═══ SUPPLIED MATERIAL ═══
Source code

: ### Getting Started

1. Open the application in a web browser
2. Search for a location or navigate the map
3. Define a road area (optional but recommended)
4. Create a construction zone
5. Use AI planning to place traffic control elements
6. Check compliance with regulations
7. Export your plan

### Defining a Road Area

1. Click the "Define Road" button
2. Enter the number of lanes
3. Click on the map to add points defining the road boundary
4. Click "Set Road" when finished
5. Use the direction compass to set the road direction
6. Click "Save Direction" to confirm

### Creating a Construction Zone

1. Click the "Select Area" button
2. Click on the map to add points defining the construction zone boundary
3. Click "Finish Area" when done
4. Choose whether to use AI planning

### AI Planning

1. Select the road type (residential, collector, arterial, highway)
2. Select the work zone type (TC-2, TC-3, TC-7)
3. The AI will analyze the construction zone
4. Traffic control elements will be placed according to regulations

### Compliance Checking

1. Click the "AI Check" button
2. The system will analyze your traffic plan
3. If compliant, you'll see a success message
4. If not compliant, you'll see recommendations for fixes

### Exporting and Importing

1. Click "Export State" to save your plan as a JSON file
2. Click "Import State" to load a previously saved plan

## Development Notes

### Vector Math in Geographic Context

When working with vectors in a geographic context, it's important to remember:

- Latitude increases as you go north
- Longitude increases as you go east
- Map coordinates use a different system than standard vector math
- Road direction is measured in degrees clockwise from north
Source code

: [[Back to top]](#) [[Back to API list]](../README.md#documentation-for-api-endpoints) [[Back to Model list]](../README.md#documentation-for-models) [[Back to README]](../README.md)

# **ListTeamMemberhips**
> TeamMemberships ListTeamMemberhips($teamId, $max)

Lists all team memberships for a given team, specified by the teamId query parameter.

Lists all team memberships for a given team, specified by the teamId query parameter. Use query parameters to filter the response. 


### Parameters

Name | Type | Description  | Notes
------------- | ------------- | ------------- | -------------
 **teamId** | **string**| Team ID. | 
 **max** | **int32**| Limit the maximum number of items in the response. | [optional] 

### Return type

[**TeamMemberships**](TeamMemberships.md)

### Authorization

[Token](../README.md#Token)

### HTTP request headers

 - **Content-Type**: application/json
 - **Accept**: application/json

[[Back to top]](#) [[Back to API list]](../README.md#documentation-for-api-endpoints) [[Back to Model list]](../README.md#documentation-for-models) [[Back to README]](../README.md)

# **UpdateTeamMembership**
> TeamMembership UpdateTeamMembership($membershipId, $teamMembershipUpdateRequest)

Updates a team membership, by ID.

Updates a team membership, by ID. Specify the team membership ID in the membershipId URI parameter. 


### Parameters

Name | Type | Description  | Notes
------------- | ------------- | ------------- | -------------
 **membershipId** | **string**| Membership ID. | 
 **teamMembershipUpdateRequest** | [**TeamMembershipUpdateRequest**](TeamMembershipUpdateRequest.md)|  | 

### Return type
═══
§ WRITTEN TASK: Give only the number of lines in the rows above that contain the string "Select". Count a match only when its case is the same.

§ ANSWER TO THE EXERCISE: 3